Джим открыл канал связи. Женский голос сухо рубил фразы – для лаконского офицерства эта манера была вроде акцента.
– …агрессивные действия с соответствующими последствиями. Повторяю сообщение. «Черный змей» зарегистрированному грузовозу «Скоропортящийся продукт». Согласно приказу сил безопасности Лаконии вам надлежит выключить двигатель и приготовиться к приему на борт инспекции. Неповиновение будет рассматриваться как агрессивные действия с соответствующими последствиями. Повторяю сообщение…
Джим включил фильтр тактической схемы. «Скоропортящийся продукт» находился от «Роси» в тридцати градусах в направлении вращения и разгонялся в сторону большого жаркого солнца. Если они и слышали сообщение, пока ничего не предпринимали.

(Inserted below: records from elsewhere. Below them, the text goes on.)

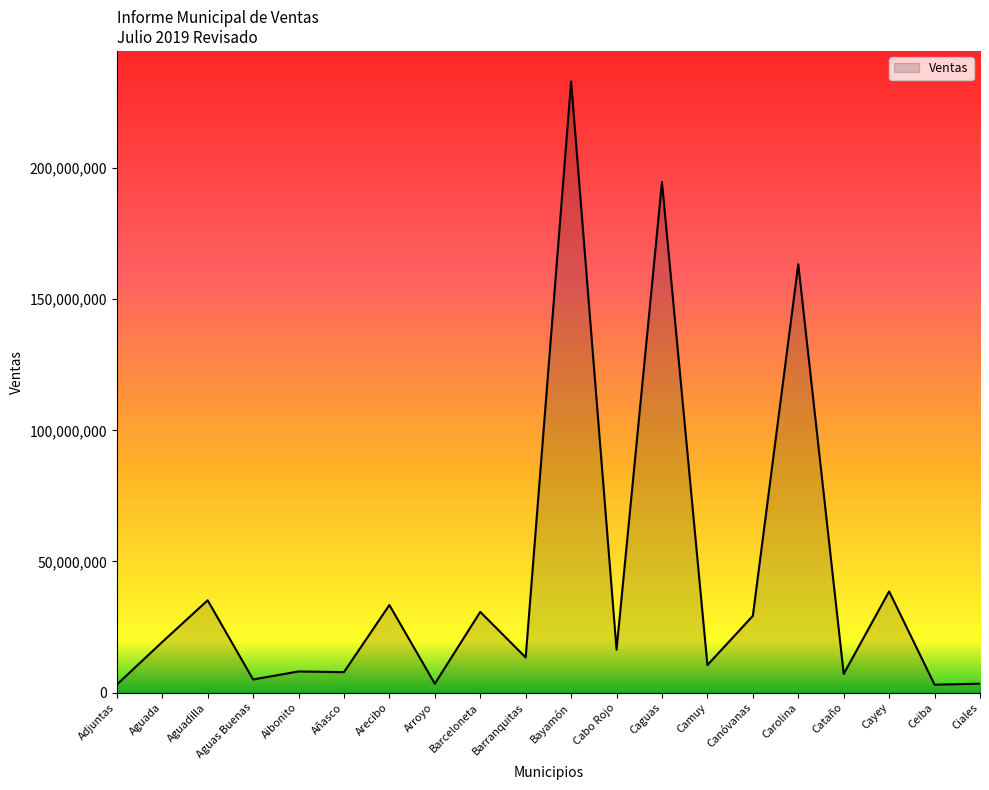

The chart shows a value of 18247456.1 at Aguadilla. True or false?

False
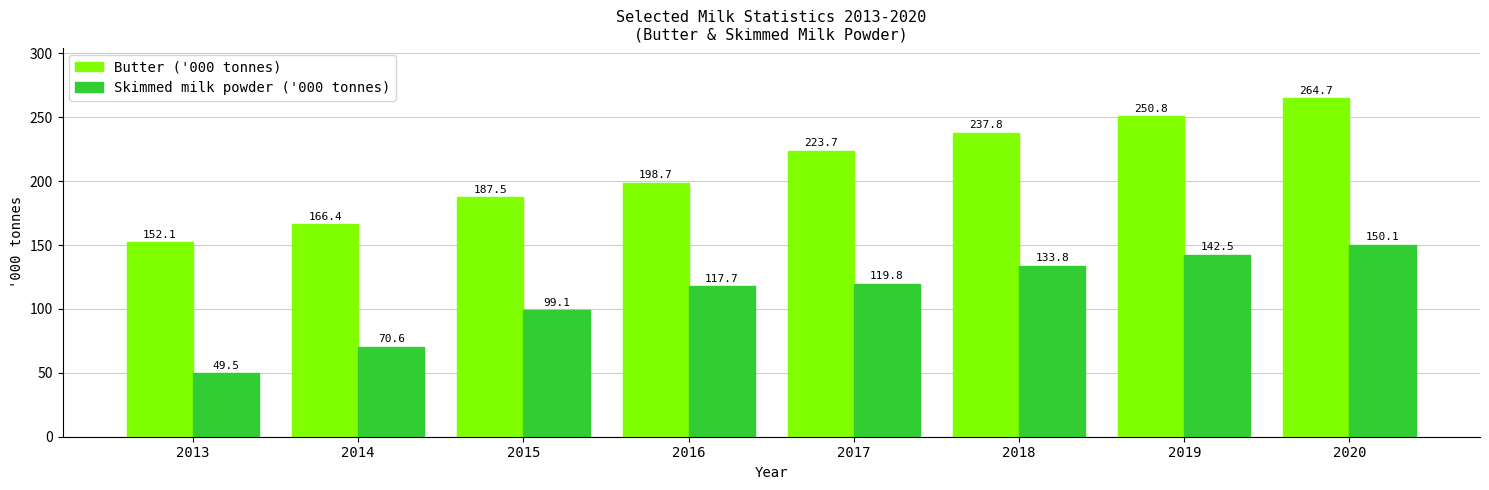

How many bars are there in total?

16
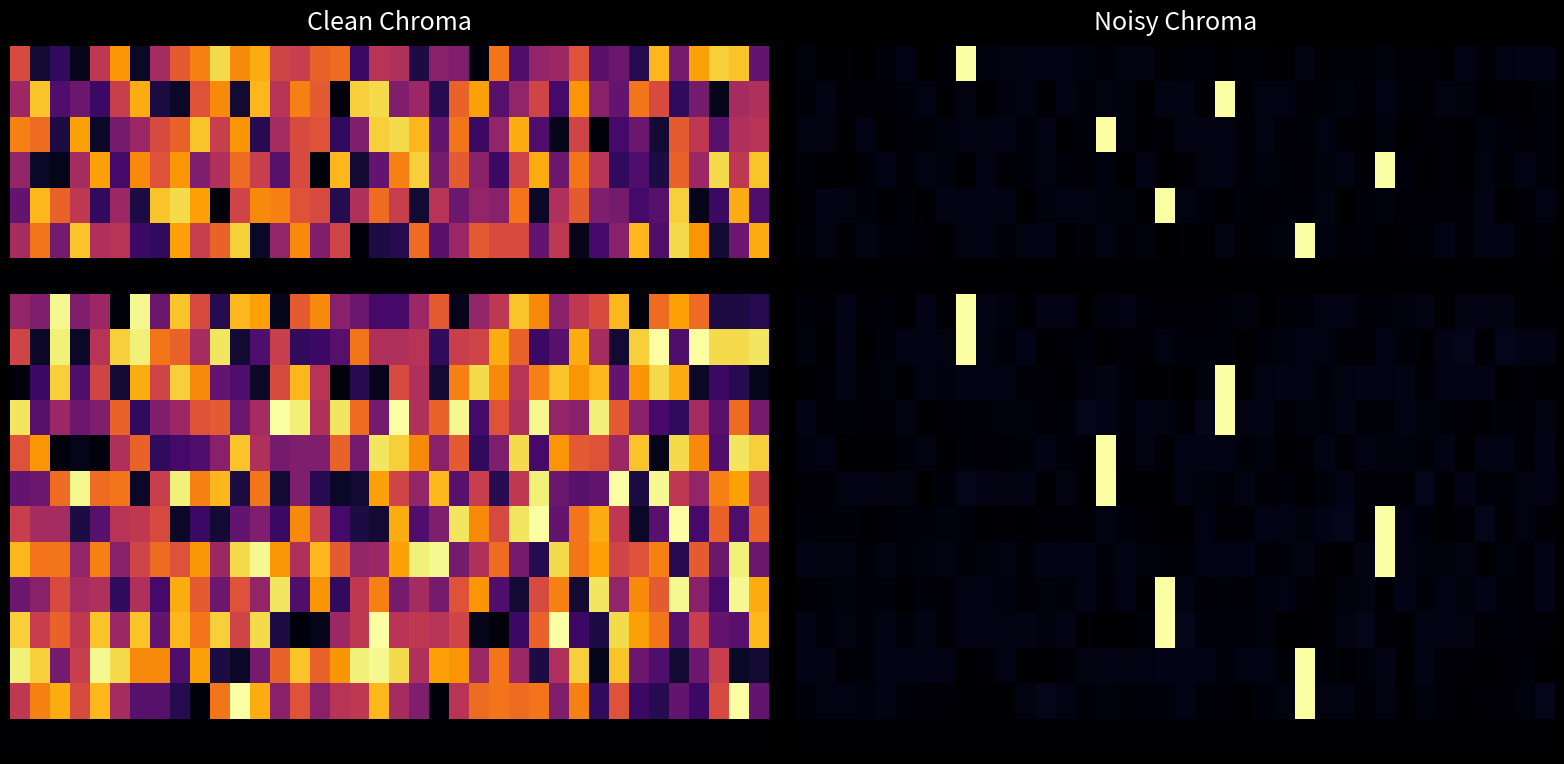

Count the number of categories in the chart.

38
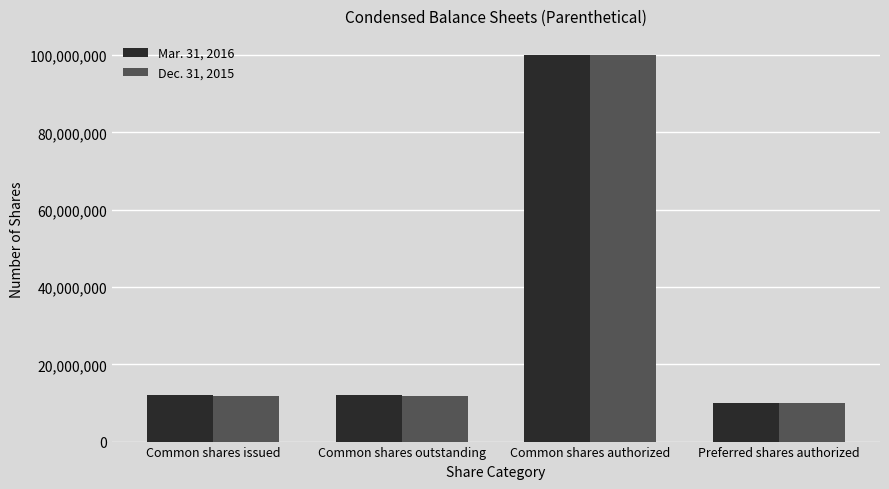

Rank the series by their average value, from lowest to highest.

Dec. 31, 2015, Mar. 31, 2016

– Они из наших? – спросил Джим.
– Нет, – отозвалась Наоми. – Числятся имуществом некоего Дэвида Калрасси с Бара Гаона. Не знаю такого.
Учитывая световой лаг, «Продукт» должен был принять сообщение на десять минут раньше «Росинанта». Джиму представилось, как паникует тамошняя команда. Он сам с ужасом ждал такого сообщения. Как бы то ни было, пока что «Росинант» не в перекрестье прицела. Жаль, что Джим не мог до конца прочувствовать облегчение.
Отстегнувшись, он перевернулся в амортизаторе. Зашипели шарниры ложемента.
– Я на минутку в камбуз, – сказал он.
– Прихвати и мне кофе, – попросил Алекс.
– Э, нет, никакого кофе. Мне бы ромашкового чаю или теплого молока. Чего-нибудь мягкого, успокаивающего.
– Хорошо звучит, – согласился Алекс. – Когда передумаешь и будешь варить кофе, прихвати и мне.
В лифте Джим прислонился к стенке, пережидая сердцебиение. Вот так и случаются сердечные приступы, да? Пульс как начнет частить, так и не унимается, пока не лопнет что-то важное. Может, он и ошибался, но чувствовал себя именно так. Все время так себя чувствовал.
Он поправлялся. Ему легчало. Автодок отрастил ему потерянные зубы. Унизительно, когда приходится, как младенцу, делать укольчик от зуда в деснах, но в остальном все прошло благополучно. Кошмары уже были для него старыми знакомыми. Начались они в плену на Лаконии. Джим ждал, что на свободе они прекратятся, а стало еще хуже. В последнем его хоронили заживо. Чаще снилось другое: кого-то из любимых людей убивали в соседней комнате, а он не успевал набрать код замка, чтобы их спасти. Или поселившийся у него под кожей паразит искал выход наружу. Или лаконские тюремщики снова приходили его избивать и ломали зубы.
Как тогда.
Зато, похоже, были сняты с показа старые ужасы, в которых он забывал одеться или неподготовленным сдавал экзамен. Не так уж худо ему жилось во сне.
Бывали дни, когда он не мог избавиться от тревожного чувства. Где-то в мозгу засела беспричинная, иррациональная уверенность, что мучители с Лаконии непременно его отыщут. Более оправданным был страх перед теми, кто скрывался за вратами. Перед апокалипсисом, уничтожившим строителей врат и теперь нацелившимся на человечество.
Если взглянуть в таком свете, возможно, все с ним было в порядке. Наверное, при таком положении дел ощущения, которые он до лаконского плена счел бы безумием, были здравыми и нормальными. И все-таки жаль, что он не всегда отличал вибрацию неровной работы двигателя от собственной дрожи.
Лифт остановился, Джим покинул кабину и свернул к камбузу. Тихий ритмичный стук собачьего хвоста по палубе подсказал ему, что Тереза с Ондатрой пришли раньше него. И Амос – черноглазый, серокожий, восставший из мертвых – тоже был там, сидел за столом и, как всегда, по-хозяйски радушно улыбался. Джим не видел, как лаконская охрана прострелила ему затылок, но знал, что за дроны заново собрали обрывки человеческой плоти. Наоми все еще не могла решить для себя, считать ли его тем Амосом, что много лет летал с ними механиком, или механизмом чужаков, вообразившим себя Амосом потому, что создан из его тела и мозга. Джим решил, что Амос, даже если изменился внешне и нахватался обрывков знаний о древних чужаках, есть Амос. Обдумать этот вопрос глубже у него не хватало сил.
К тому же его любила собака. Такую проверку не назовешь решающей, но наименее неточной назвать можно.